The runtime expects at least a trial dimension for most supervised workflows. Additional dimensions such as channel, time, frequency, or feature are transform-specific.

Transform model

Every processing step inherits from Transform.

  • fit learns state when needed.
  • transform returns a new DataContainer.
  • fit_transform combines both operations.
  • predict / predict_proba are added by Predictor subclasses.

Important conventions enforced throughout the library:

  • transforms should operate on named dimensions, not positional axes
  • incoming data should be treated as immutable
  • learned state belongs on fitted attributes, not in constructor arguments
  • new dimensions should receive descriptive names and coordinates where possible

See Writing Custom Transforms for concrete authoring patterns, dimension checks, and test examples.

Fold-invariant vs stateful steps

Cross-validation uses the is_stateful flag to decide where the fold boundary belongs:

  • fold-invariant stateless transforms can run once before fold splitting
  • stateful or split-dependent transforms are re-fit inside each fold

This matters for expensive preprocessing such as spectral feature extraction, where fold-invariant work should not be recomputed for every fold. A transform should only be marked stateless for CV reuse when it does not learn from held-out samples or depend on the split boundary.

See Execution Model for the cross-validation boundary, tuning cache boundary, and current in-memory data scope.

Composition patterns

The main composition tools are:

  • Pipeline: sequential processing
  • TransformUnion: parallel branches that are concatenated
  • GroupApplyTransform: independent fitting per metadata-defined group
  • SwitchTransform and OptionalTransform: conditional or toggleable branches
  • EnsemblePredictor: weighted combination of multiple predictors

See Composing Pipelines for examples and guidance on when to use each composite.

Tuning

Tuning is a first-class XDFlow workflow. A tuner searches over pipeline parameters and architecture choices while the validator still owns splitting, scoring, refitting, and leakage boundaries.

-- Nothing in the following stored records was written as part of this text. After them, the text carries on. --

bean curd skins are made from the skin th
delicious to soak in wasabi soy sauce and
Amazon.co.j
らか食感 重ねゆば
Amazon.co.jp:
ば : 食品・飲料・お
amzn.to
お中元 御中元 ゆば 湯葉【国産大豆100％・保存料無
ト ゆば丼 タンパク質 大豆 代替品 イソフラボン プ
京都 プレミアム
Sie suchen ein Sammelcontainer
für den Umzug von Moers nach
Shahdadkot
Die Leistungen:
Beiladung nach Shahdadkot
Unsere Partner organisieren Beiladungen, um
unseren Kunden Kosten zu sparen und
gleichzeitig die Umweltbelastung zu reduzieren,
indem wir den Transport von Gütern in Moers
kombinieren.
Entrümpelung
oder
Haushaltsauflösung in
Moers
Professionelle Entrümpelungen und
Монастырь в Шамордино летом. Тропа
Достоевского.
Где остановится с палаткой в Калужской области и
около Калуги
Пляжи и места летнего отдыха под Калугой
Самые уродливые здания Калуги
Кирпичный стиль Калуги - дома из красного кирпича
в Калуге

The tuning install extra only controls dependency weight by installing Optuna. It does not make tuning a secondary part of the framework. See Tuning for the workflow model and Hyperparameter Tuning for a runnable pattern.

Target handling

Predictors usually read labels from coordinates rather than from a separate y array. This keeps targets aligned with the same labeled trial axis used by the rest of the pipeline.

For details on required dimensions, coordinates, selection semantics, and immutability guarantees, see Data Contract.